Scripture Readings
1 Samuel 3:21-4:18; Proverbs 3:11-4:14; Jeremiah 2:31-3:16
Prayer
Daily Prayer Rule for Great Lent
Reflection
“The Philistines deployed their forces to meet Israel, and as the battle spread, Israel was defeated by the Philistines, who killed about four thousand of them on the battlefield. When the soldiers returned to camp, the elders of Israel asked, “Why did the Lord bring defeat on us today before the Philistines? Let us bring the ark of the Lord’s covenant from Shiloh, so that he may go with us and save us from the hand of our enemies.”
1 Samuel 4:2-3
Four thousand soldiers died in a single battle. It was a complete disaster for Israel. They knew that Moses and Joshua used to take the ark of the covenant into the battle with them. Surely, turning to God, bringing this sacred and most holy object to camp and marching with it to a battlefield would guarantee a victory. Their plans fell apart as the Israeli army suffered much greater defeat and their enemy captured the ark. Five times in verses 11–22 we find the phrase “the ark of God was (is) taken” to describe the humiliation and shame that Israel must have experienced seeing its army destroyed, the greatest symbol of its faith and national identity in the hands of their enemy.

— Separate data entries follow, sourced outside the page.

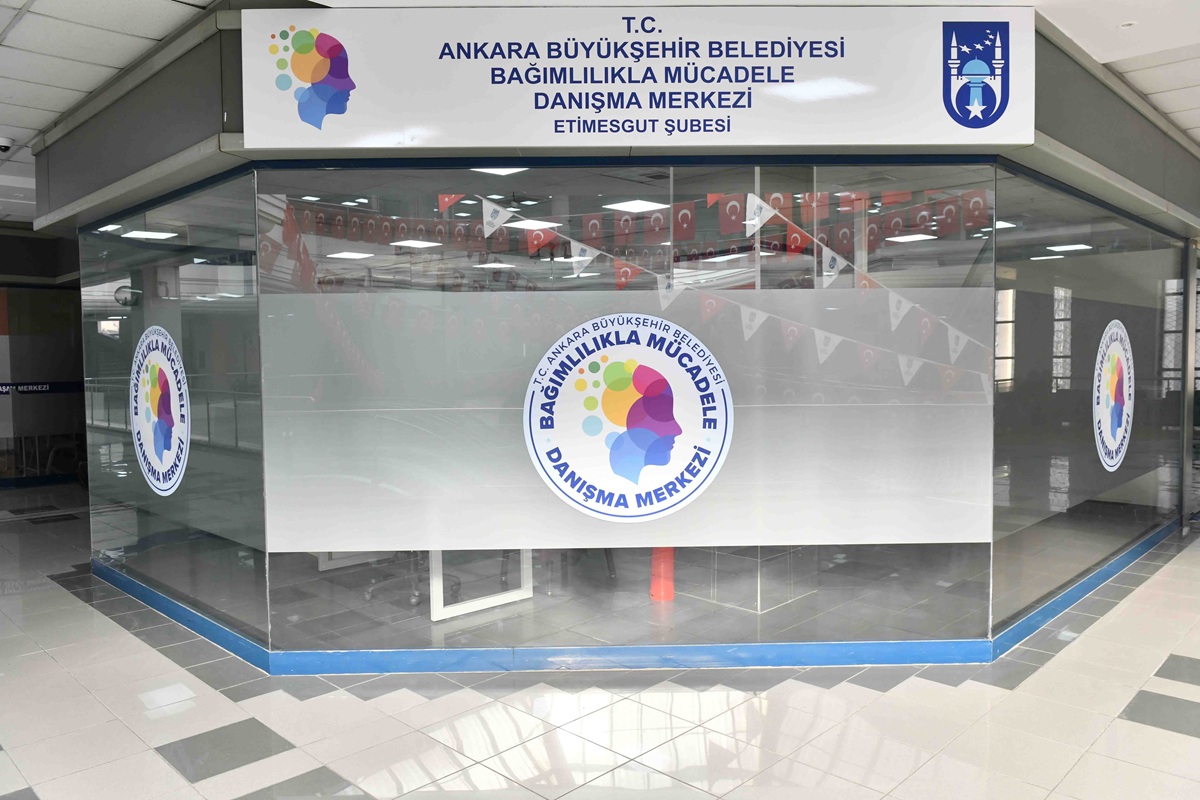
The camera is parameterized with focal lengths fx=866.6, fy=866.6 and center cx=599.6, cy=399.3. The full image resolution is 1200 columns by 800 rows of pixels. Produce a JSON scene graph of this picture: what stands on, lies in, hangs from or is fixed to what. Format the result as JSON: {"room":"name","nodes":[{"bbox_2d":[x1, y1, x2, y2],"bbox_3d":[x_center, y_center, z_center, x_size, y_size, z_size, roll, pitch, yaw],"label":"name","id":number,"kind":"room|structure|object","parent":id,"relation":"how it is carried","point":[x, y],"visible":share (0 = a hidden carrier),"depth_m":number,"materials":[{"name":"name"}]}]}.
{"room":"lobby","nodes":[
{"label":"lobby","id":0,"kind":"room"},
{"bbox_2d":[0,227,85,487],"bbox_3d":[-6.907,-0.421,9.465,0.234,2.796,3.618,2,4,45],"label":"glass wall","id":1,"kind":"structure","parent":0,"point":[55,243],"depth_m":9.83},
{"bbox_2d":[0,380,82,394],"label":"wall lettering","id":2,"kind":"object","parent":1,"relation":"attached to","point":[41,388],"visible":0.83,"depth_m":9.89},
{"bbox_2d":[121,229,178,239],"bbox_3d":[-3.782,-1.391,7.305,0.328,0.049,0.306,2,4,45],"label":"ceiling light","id":3,"kind":"object","parent":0,"point":[142,234],"visible":0.93,"depth_m":7.27,"materials":[{"name":"white"}]},
{"bbox_2d":[327,250,375,259],"bbox_3d":[-2.321,-1.342,8.099,0.318,0.037,0.325,2,4,45],"label":"ceiling light","id":4,"kind":"object","parent":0,"point":[348,255],"visible":0.98,"depth_m":8.03,"materials":[{"name":"white"}]},
{"bbox_2d":[390,238,441,248],"bbox_3d":[-1.671,-1.397,7.812,0.320,0.037,0.329,2,4,45],"label":"ceiling light","id":5,"kind":"object","parent":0,"point":[409,243],"visible":0.97,"depth_m":7.75,"materials":[{"name":"white"}]},
{"bbox_2d":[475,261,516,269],"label":"ceiling light","id":6,"kind":"object","parent":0,"point":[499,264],"visible":0.96,"depth_m":7.79,"materials":[{"name":"white"}]},
{"bbox_2d":[473,166,527,175],"bbox_3d":[-0.635,-1.474,5.517,0.310,0.055,0.301,2,4,45],"label":"ceiling light","id":7,"kind":"object","parent":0,"point":[503,171],"visible":0.59,"depth_m":5.56,"materials":[{"name":"white"}]},
{"bbox_2d":[507,218,561,230],"bbox_3d":[-0.519,-1.373,6.829,0.329,0.035,0.331,2,4,45],"label":"ceiling light","id":8,"kind":"object","parent":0,"point":[534,225],"visible":0.84,"depth_m":6.77,"materials":[{"name":"white"}]},
{"bbox_2d":[0,491,1199,799],"bbox_3d":[-0.302,1.247,4.469,13.098,0.109,10.982,2,4,45],"label":"tiled floor","id":9,"kind":"structure","parent":0,"point":[151,763],"depth_m":3.42,"materials":[{"name":"tile"}]},
{"bbox_2d":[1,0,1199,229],"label":"ceiling","id":10,"kind":"structure","parent":0,"point":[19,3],"depth_m":4.04,"materials":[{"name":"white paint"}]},
{"bbox_2d":[0,135,14,153],"bbox_3d":[-3.885,-1.646,5.602,0.135,0.095,0.162,2,4,45],"label":"security camera","id":11,"kind":"object","parent":10,"relation":"attached to","point":[5,148],"visible":0.99,"depth_m":5.59,"materials":[{"name":"white plastic"}]},
{"bbox_2d":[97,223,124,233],"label":"ceiling light","id":12,"kind":"object","parent":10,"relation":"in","point":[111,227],"visible":0.8,"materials":[{"name":"white"}]},
{"bbox_2d":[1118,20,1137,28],"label":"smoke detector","id":13,"kind":"object","parent":10,"relation":"attached to","point":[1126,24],"visible":0.97,"depth_m":3.83,"materials":[{"name":"white"}]},
{"bbox_2d":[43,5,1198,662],"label":"storefront wall","id":14,"kind":"structure","parent":0,"point":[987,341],"depth_m":4.30,"materials":[{"name":"glass"}]},
{"bbox_2d":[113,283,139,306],"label":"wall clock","id":15,"kind":"object","parent":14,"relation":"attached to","point":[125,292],"visible":0.79,"depth_m":6.40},
{"bbox_2d":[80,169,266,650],"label":"glass panel","id":16,"kind":"structure","parent":14,"relation":"in","point":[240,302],"depth_m":4.47,"materials":[{"name":"clear glass"}]},
{"bbox_2d":[129,325,190,494],"bbox_3d":[-2.453,0.058,4.817,0.822,0.903,0.008,2,4,45],"label":"round decal","id":17,"kind":"object","parent":16,"relation":"attached to","point":[172,441],"visible":0.98,"depth_m":4.79,"materials":[{"name":"white plastic"}]},
{"bbox_2d":[269,163,1004,663],"bbox_3d":[0.136,0.023,3.897,0.610,2.170,0.488,2,4,45],"label":"window","id":18,"kind":"structure","parent":14,"relation":"in","point":[959,269],"depth_m":3.85,"materials":[{"name":"clear glass"}]},
{"bbox_2d":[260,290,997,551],"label":"frosted glass panel","id":19,"kind":"object","parent":18,"relation":"attached to","point":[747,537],"visible":0.75,"depth_m":3.76,"materials":[{"name":"white glass"}]},
{"bbox_2d":[521,313,732,522],"bbox_3d":[0.129,0.084,3.810,0.916,0.917,0.013,-1,3,-1],"label":"round logo","id":20,"kind":"object","parent":19,"relation":"attached to","point":[639,372],"visible":0.97,"depth_m":3.81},
{"bbox_2d":[446,194,976,395],"bbox_3d":[0.469,-0.494,3.900,0.507,0.925,1.954,2,4,45],"label":"bunting","id":21,"kind":"object","parent":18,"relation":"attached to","point":[524,222],"visible":0.93,"depth_m":3.88},
{"bbox_2d":[244,6,1031,151],"bbox_3d":[0.161,-1.321,3.606,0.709,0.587,0.721,2,4,45],"label":"sign","id":22,"kind":"object","parent":14,"relation":"attached to","point":[924,127],"visible":0.98,"depth_m":3.50,"materials":[{"name":"white plastic"}]},
{"bbox_2d":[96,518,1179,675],"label":"baseboard","id":23,"kind":"structure","parent":14,"relation":"attached to","point":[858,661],"depth_m":4.01,"materials":[{"name":"blue"}]},
{"bbox_2d":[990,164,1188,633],"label":"side window","id":24,"kind":"structure","parent":14,"relation":"in","point":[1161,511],"depth_m":4.89,"materials":[{"name":"clear glass"}]},
{"bbox_2d":[1092,318,1135,471],"bbox_3d":[3.311,-0.033,5.598,0.013,0.934,0.871,1,3,36],"label":"round decal","id":25,"kind":"object","parent":24,"relation":"attached to","point":[1123,427],"visible":0.98,"depth_m":5.56,"materials":[{"name":"white plastic"}]},
{"bbox_2d":[274,546,985,649],"bbox_3d":[0.337,1.143,6.507,4.827,0.109,5.169,2,4,45],"label":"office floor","id":26,"kind":"structure","parent":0,"point":[646,598],"depth_m":5.01,"materials":[{"name":"grey tile"}]},
{"bbox_2d":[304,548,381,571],"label":"desk","id":27,"kind":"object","parent":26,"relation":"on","point":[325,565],"visible":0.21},
{"bbox_2d":[360,551,461,610],"bbox_3d":[-1.120,0.718,5.161,0.636,0.921,0.632,2,4,45],"label":"office chair","id":28,"kind":"object","parent":26,"relation":"on","point":[459,584],"visible":0.34,"depth_m":5.10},
{"bbox_2d":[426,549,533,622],"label":"white frame","id":29,"kind":"object","parent":26,"relation":"on","point":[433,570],"visible":0.28,"depth_m":4.88,"materials":[{"name":"white"}]},
{"bbox_2d":[648,547,674,601],"bbox_3d":[0.373,0.893,5.167,0.218,0.602,0.217,2,4,45],"label":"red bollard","id":30,"kind":"object","parent":26,"relation":"on","point":[654,595],"visible":0.53,"depth_m":5.11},
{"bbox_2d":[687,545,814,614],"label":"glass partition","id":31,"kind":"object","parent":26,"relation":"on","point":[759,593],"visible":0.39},
{"bbox_2d":[603,198,668,212],"bbox_3d":[0.271,-1.495,6.690,0.352,0.061,0.364,2,4,45],"label":"ceiling light","id":32,"kind":"object","parent":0,"point":[639,206],"visible":0.95,"depth_m":6.64,"materials":[{"name":"white"}]},
{"bbox_2d":[291,189,990,265],"bbox_3d":[0.224,-1.037,5.124,1.952,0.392,1.064,2,4,45],"label":"pennant banner","id":33,"kind":"object","parent":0,"point":[689,222],"visible":0.69,"depth_m":5.11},
{"bbox_2d":[886,232,938,242],"bbox_3d":[2.709,-1.393,7.517,0.287,0.041,0.337,2,4,45],"label":"ceiling light","id":34,"kind":"object","parent":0,"point":[912,236],"visible":0.95,"depth_m":7.46,"materials":[{"name":"white"}]},
{"bbox_2d":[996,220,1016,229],"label":"ceiling light","id":35,"kind":"object","parent":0,"point":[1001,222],"visible":0.58,"depth_m":6.99,"materials":[{"name":"white"}]},
{"bbox_2d":[1044,243,1091,251],"bbox_3d":[4.561,-1.478,8.450,0.284,0.045,0.331,2,4,45],"label":"ceiling light","id":36,"kind":"object","parent":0,"point":[1060,248],"visible":0.94,"depth_m":8.39,"materials":[{"name":"white"}]},
{"bbox_2d":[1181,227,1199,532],"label":"window","id":37,"kind":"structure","parent":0,"point":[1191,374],"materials":[{"name":"glass"}]}
]}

What they neglected to realize and recall was the fact that Moses and Joshua carried the ark of the covenant to a battlefield to glorify God and celebrate the divine presence in their lives. They did not simply use the ark and God as a convenient and powerful weapon whenever their plans fell apart.
People turn to God at different junctions of their lives for different reasons. But we can’t reduce faith to a magical solution to which we turn when nothing else works. We can’t reduce living God that can’t be contained in a universe to a superhero that is obligated to rash to help us when we call his name. Rather, faith is a loving relationship, a joyful reality we are called to experience and seek in our daily lives. Faith transforms and transfigures us on every level, fills our lives with divine peace and unshaken hope, which can indeed sustain and protect us against any disaster and misfortune life might throw at us.